Your objective: Restate word for word the entries below, starting with the line with "M785,158L841,51L925,0" and continuing through the line with "M212,150C250,168 285,176 327,175". Include both of those lines and no others.

Entries shown:
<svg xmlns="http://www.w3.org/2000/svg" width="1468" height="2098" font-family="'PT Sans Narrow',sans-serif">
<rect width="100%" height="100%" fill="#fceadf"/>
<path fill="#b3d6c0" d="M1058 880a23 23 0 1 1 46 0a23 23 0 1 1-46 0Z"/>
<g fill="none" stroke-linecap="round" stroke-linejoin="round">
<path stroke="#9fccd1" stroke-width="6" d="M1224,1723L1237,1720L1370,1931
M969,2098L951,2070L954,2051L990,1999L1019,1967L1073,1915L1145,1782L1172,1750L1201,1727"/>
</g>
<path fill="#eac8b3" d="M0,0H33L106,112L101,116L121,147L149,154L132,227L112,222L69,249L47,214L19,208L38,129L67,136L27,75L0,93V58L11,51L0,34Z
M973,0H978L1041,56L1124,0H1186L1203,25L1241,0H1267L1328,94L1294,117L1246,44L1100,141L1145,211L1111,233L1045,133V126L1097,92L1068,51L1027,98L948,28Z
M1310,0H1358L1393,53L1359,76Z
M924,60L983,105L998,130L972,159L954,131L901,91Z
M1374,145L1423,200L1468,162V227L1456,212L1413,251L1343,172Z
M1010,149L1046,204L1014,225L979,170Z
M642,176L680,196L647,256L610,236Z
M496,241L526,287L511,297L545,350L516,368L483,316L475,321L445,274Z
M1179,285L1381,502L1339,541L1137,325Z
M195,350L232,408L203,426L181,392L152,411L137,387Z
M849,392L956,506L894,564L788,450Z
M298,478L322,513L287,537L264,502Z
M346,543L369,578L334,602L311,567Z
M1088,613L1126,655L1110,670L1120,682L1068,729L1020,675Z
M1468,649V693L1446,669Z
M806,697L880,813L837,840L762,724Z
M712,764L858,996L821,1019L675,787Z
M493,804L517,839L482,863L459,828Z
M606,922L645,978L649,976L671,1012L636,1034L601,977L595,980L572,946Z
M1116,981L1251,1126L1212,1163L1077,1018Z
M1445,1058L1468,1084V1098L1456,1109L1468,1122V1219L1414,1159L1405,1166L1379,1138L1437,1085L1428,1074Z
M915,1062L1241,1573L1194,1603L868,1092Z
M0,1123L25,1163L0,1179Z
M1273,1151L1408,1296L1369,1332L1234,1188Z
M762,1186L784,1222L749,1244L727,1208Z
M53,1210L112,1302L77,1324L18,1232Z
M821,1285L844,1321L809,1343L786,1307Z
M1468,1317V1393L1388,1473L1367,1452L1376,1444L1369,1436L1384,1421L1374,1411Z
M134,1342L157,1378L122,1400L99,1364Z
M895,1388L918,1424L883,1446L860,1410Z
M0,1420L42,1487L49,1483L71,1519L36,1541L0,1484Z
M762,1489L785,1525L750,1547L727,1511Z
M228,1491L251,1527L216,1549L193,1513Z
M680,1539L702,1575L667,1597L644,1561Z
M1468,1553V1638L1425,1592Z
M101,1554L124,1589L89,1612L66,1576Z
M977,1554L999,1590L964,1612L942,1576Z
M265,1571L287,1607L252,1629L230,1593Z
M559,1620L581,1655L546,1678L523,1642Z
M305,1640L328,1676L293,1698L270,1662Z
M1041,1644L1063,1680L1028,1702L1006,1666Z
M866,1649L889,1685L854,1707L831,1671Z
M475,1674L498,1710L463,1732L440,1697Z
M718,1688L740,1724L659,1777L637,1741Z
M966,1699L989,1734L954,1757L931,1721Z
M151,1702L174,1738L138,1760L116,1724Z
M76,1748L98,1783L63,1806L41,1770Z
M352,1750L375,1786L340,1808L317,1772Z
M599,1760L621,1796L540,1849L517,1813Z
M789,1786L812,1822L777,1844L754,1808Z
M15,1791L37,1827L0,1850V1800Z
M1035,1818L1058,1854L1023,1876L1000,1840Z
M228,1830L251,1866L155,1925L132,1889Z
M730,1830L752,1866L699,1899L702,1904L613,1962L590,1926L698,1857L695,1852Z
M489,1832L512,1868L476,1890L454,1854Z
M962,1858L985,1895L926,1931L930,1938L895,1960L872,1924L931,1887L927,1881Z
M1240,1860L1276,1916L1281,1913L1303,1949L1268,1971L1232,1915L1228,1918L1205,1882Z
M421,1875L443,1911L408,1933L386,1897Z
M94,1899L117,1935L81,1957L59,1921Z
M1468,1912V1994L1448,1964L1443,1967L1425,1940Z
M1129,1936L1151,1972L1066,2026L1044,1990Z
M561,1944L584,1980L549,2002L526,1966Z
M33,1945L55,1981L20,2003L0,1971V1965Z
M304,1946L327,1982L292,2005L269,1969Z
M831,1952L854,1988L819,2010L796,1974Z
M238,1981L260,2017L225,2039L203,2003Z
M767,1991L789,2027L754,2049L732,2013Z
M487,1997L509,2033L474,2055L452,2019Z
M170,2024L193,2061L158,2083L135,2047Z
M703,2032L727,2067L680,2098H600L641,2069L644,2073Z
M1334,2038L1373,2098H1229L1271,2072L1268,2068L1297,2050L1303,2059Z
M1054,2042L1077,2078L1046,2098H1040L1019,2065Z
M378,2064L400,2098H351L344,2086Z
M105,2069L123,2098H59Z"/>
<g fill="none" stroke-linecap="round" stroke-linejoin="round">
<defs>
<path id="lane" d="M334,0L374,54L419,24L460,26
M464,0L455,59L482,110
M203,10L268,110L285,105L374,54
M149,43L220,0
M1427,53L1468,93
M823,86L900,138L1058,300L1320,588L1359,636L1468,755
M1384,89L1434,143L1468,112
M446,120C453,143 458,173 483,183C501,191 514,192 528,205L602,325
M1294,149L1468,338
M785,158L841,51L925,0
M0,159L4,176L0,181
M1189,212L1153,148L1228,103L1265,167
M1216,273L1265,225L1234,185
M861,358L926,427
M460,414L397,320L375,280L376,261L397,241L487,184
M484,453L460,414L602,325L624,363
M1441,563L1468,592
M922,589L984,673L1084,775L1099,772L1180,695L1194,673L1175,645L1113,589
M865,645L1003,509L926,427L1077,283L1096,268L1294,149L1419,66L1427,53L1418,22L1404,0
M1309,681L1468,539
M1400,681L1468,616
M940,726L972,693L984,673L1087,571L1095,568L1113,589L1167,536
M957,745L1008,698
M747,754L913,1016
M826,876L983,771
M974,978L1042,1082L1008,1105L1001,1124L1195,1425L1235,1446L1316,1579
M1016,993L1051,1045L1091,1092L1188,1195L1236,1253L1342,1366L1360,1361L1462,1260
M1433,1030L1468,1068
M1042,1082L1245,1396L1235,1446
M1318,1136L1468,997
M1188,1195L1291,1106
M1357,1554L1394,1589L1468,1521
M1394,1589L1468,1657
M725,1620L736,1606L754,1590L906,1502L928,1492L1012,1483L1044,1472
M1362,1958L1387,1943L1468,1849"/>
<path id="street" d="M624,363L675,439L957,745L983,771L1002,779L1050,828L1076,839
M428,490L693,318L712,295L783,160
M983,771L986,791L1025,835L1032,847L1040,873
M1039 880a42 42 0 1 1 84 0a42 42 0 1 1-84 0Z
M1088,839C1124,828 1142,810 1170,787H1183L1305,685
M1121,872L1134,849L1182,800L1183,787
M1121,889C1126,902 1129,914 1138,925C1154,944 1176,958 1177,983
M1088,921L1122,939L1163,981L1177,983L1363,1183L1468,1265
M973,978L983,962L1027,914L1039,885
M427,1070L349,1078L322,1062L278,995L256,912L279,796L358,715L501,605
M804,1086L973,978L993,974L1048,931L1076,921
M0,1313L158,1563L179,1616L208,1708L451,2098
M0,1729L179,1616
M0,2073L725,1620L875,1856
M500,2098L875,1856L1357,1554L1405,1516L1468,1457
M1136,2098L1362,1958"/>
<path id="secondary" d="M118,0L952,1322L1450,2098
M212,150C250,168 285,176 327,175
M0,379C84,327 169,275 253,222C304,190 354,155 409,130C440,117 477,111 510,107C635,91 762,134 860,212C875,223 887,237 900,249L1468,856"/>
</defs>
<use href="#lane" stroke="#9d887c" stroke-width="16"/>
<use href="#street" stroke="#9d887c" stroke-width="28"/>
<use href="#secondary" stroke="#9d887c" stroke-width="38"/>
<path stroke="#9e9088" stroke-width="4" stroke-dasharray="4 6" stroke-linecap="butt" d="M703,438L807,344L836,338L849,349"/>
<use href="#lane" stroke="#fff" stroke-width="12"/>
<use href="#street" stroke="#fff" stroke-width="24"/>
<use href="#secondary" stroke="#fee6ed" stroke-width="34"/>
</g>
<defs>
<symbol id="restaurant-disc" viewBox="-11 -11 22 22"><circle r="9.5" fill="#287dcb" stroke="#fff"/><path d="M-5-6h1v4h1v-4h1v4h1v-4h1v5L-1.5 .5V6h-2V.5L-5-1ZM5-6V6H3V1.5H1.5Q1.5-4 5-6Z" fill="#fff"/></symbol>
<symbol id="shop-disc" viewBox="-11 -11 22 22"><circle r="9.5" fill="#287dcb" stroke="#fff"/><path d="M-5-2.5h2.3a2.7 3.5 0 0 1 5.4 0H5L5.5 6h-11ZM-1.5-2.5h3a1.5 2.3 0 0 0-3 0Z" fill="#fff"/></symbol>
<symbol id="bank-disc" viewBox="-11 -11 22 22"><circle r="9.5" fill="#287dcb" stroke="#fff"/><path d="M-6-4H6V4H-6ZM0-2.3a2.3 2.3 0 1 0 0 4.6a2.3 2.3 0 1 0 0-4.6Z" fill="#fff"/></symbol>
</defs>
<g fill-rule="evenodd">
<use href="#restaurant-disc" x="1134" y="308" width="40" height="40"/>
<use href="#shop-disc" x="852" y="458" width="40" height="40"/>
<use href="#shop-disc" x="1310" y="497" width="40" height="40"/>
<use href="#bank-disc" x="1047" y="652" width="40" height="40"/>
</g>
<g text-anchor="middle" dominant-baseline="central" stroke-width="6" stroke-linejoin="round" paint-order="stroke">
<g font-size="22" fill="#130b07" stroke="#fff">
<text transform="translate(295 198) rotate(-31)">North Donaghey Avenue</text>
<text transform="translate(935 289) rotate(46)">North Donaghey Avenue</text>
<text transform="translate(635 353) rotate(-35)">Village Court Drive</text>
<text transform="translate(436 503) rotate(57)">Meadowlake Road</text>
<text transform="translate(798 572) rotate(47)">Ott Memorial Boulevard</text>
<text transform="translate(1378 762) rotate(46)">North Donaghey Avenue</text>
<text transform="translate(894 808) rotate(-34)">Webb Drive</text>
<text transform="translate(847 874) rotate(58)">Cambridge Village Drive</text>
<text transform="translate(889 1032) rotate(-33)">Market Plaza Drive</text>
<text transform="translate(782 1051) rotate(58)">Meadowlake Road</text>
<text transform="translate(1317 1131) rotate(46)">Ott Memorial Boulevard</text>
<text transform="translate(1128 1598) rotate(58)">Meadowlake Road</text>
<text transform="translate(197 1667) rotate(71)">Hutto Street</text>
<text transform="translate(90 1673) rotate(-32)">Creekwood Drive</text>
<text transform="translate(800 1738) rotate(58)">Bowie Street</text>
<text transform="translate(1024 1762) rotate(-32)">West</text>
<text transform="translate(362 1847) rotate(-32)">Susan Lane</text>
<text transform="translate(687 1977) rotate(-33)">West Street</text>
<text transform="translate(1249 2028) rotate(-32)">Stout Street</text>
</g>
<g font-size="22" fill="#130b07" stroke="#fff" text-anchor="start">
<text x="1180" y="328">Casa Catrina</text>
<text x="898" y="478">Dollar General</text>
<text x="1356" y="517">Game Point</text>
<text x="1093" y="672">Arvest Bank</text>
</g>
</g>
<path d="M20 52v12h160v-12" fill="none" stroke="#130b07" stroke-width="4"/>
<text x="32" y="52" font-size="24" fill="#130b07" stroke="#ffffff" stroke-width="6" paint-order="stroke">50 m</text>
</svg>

Answer space:
M785,158L841,51L925,0
M0,159L4,176L0,181
M1189,212L1153,148L1228,103L1265,167
M1216,273L1265,225L1234,185
M861,358L926,427
M460,414L397,320L375,280L376,261L397,241L487,184
M484,453L460,414L602,325L624,363
M1441,563L1468,592
M922,589L984,673L1084,775L1099,772L1180,695L1194,673L1175,645L1113,589
M865,645L1003,509L926,427L1077,283L1096,268L1294,149L1419,66L1427,53L1418,22L1404,0
M1309,681L1468,539
M1400,681L1468,616
M940,726L972,693L984,673L1087,571L1095,568L1113,589L1167,536
M957,745L1008,698
M747,754L913,1016
M826,876L983,771
M974,978L1042,1082L1008,1105L1001,1124L1195,1425L1235,1446L1316,1579
M1016,993L1051,1045L1091,1092L1188,1195L1236,1253L1342,1366L1360,1361L1462,1260
M1433,1030L1468,1068
M1042,1082L1245,1396L1235,1446
M1318,1136L1468,997
M1188,1195L1291,1106
M1357,1554L1394,1589L1468,1521
M1394,1589L1468,1657
M725,1620L736,1606L754,1590L906,1502L928,1492L1012,1483L1044,1472
M1362,1958L1387,1943L1468,1849"/>
<path id="street" d="M624,363L675,439L957,745L983,771L1002,779L1050,828L1076,839
M428,490L693,318L712,295L783,160
M983,771L986,791L1025,835L1032,847L1040,873
M1039 880a42 42 0 1 1 84 0a42 42 0 1 1-84 0Z
M1088,839C1124,828 1142,810 1170,787H1183L1305,685
M1121,872L1134,849L1182,800L1183,787
M1121,889C1126,902 1129,914 1138,925C1154,944 1176,958 1177,983
M1088,921L1122,939L1163,981L1177,983L1363,1183L1468,1265
M973,978L983,962L1027,914L1039,885
M427,1070L349,1078L322,1062L278,995L256,912L279,796L358,715L501,605
M804,1086L973,978L993,974L1048,931L1076,921
M0,1313L158,1563L179,1616L208,1708L451,2098
M0,1729L179,1616
M0,2073L725,1620L875,1856
M500,2098L875,1856L1357,1554L1405,1516L1468,1457
M1136,2098L1362,1958"/>
<path id="secondary" d="M118,0L952,1322L1450,2098
M212,150C250,168 285,176 327,175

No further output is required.